__Supplied passage__.
Typically, Blockchain networks are built using a Monolithic approach. The idea is that a blockchain can do everything. That includes things like processing transactions, checking whether they’re correct, and getting nodes to agree on them.

However, Monolithic blockchains like Bitcoin, Ethereum, and Solana suffer from certain drawbacks like sub-optimal throughput, inefficient execution, scalability, flexibility, State bloat, and unpredictable transaction fees due to the fact that all core functions; execution, settlement, consensus, and data availability compete for the same limited resources. Celestia proposes a paradigm shift through its modular architecture.

Celestia is a modular Layer 1 proof-of-stake (PoS) data availability blockchain that decouples transaction execution (and validity) from the consensus layer so that the consensus is only responsible for ordering transactions and guaranteeing their data availability. This is the bare minimum that the consensus layer of a blockchain needs to do in order to enable useful applications, such as cryptocurrency.

__The data__.

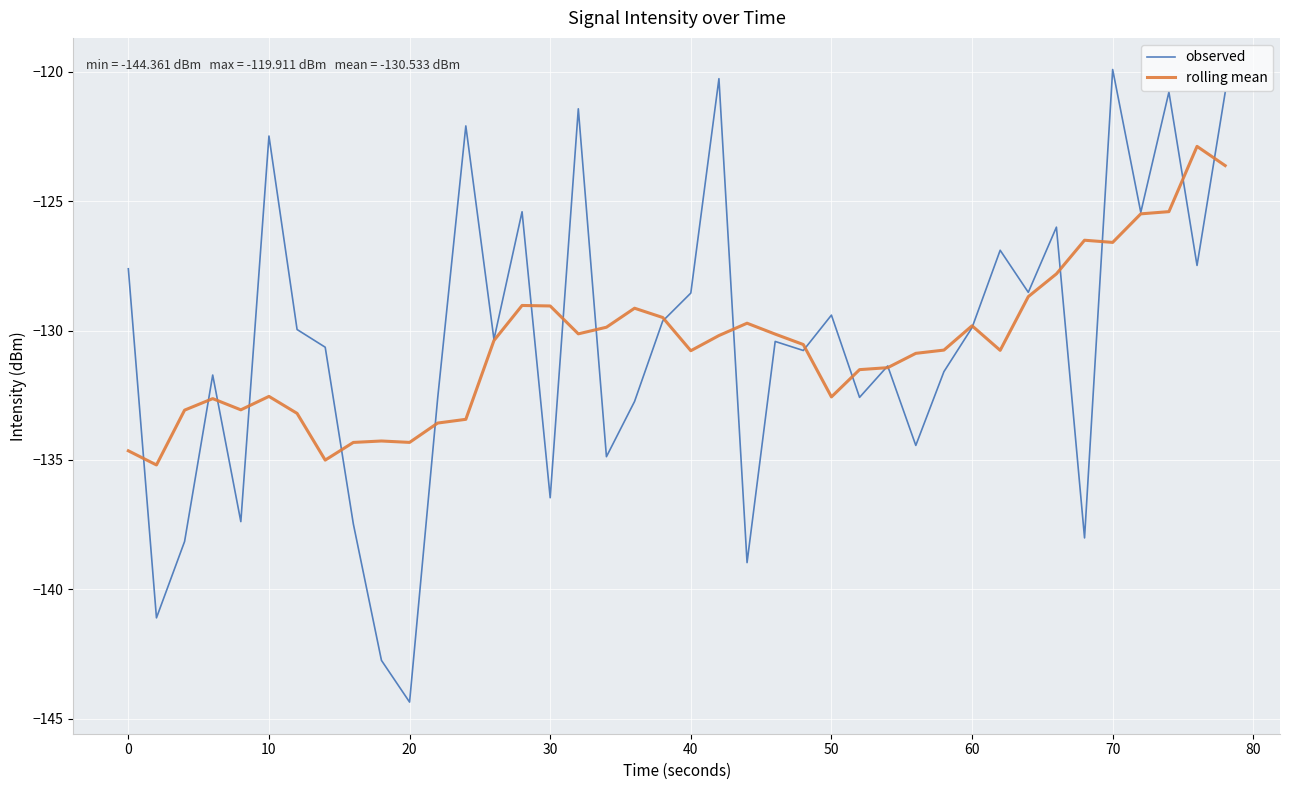

Which series ends up on top after the final intersection of rolling mean and observed?

observed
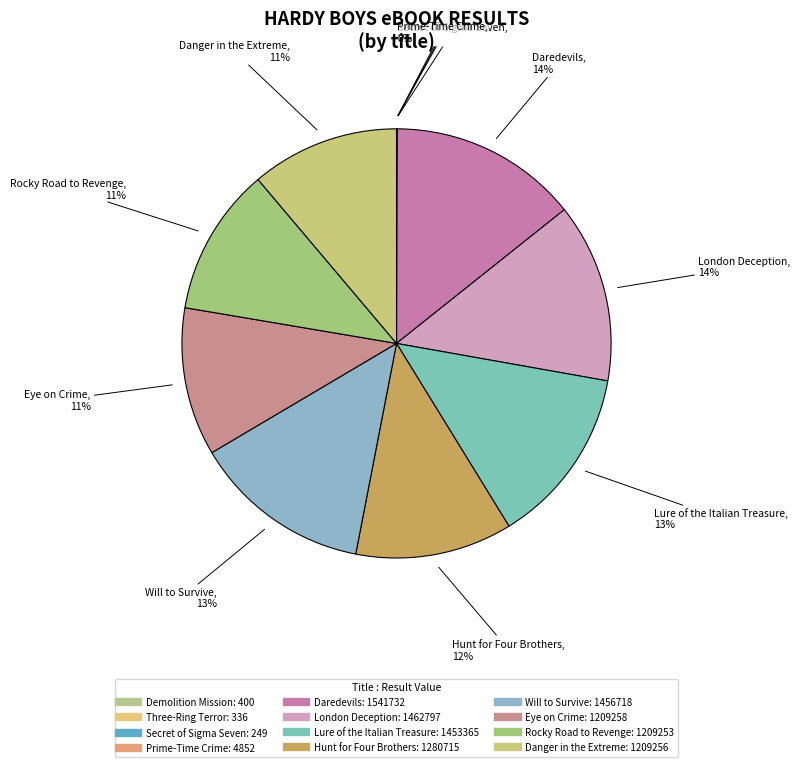

Rank the categories by value from lowest to highest.

Secret of Sigma Seven, Three-Ring Terror, Demolition Mission, Prime-Time Crime, Rocky Road to Revenge, Danger in the Extreme, Eye on Crime, Hunt for Four Brothers, Lure of the Italian Treasure, Will to Survive, London Deception, Daredevils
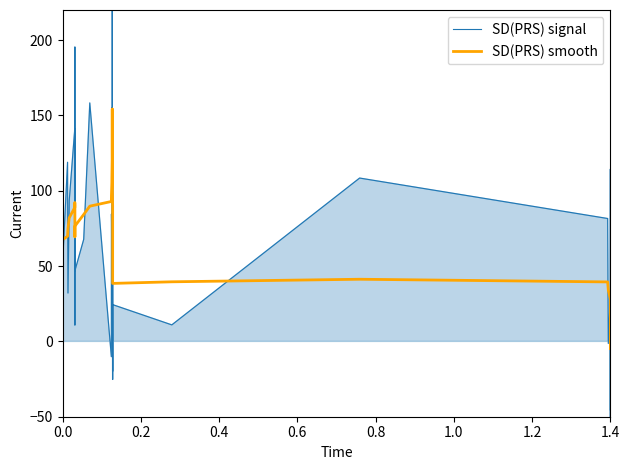

How many intersections are there between SD(PRS) signal and SD(PRS) smooth?

24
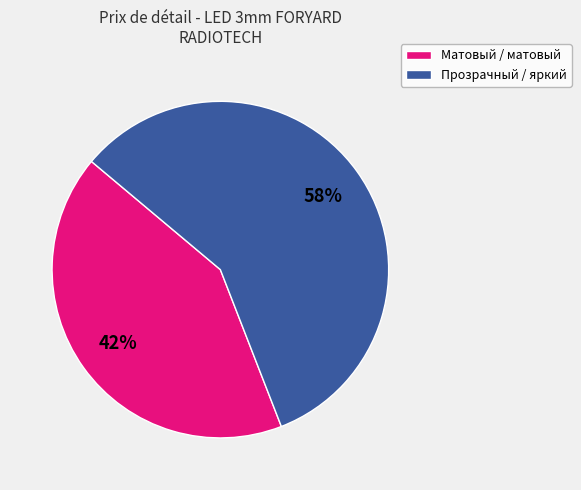

Is there a majority slice in this chart?

Yes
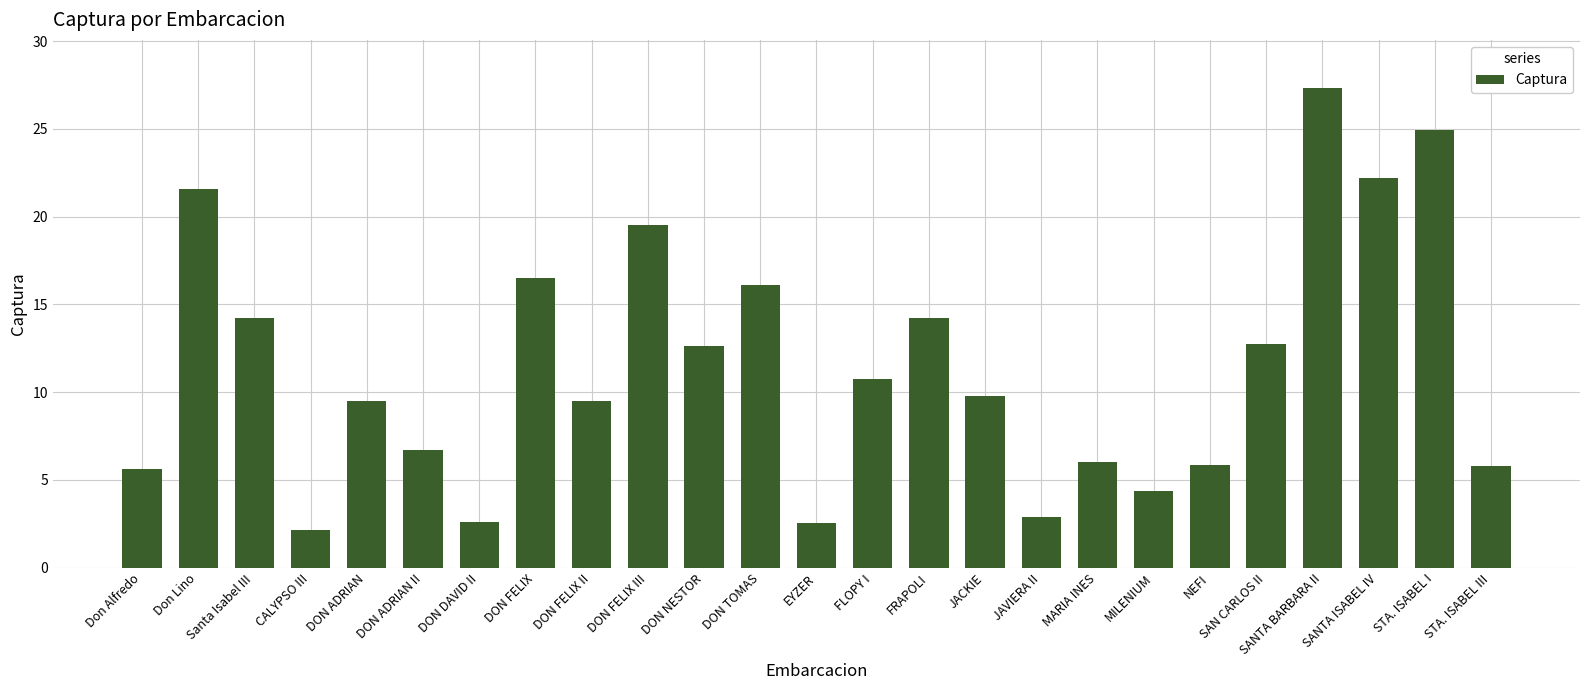

At which category does the chart reach its peak across all series?

SANTA BARBARA II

__Work request A__. Please output a section of the Celestia passage word for word, beginning at the words "Typically, Blockchain networks" and stopping after "its modular architecture.".
__Work request B__. In the Celestia passage, what is Celestia's consensus layer responsible for?

__Worked solution A__.
Typically, Blockchain networks are built using a Monolithic approach. The idea is that a blockchain can do everything. That includes things like processing transactions, checking whether they’re correct, and getting nodes to agree on them.

However, Monolithic blockchains like Bitcoin, Ethereum, and Solana suffer from certain drawbacks like sub-optimal throughput, inefficient execution, scalability, flexibility, State bloat, and unpredictable transaction fees due to the fact that all core functions; execution, settlement, consensus, and data availability compete for the same limited resources. Celestia proposes a paradigm shift through its modular architecture.

__Worked solution B__. Ordering transactions and guaranteeing their data availability.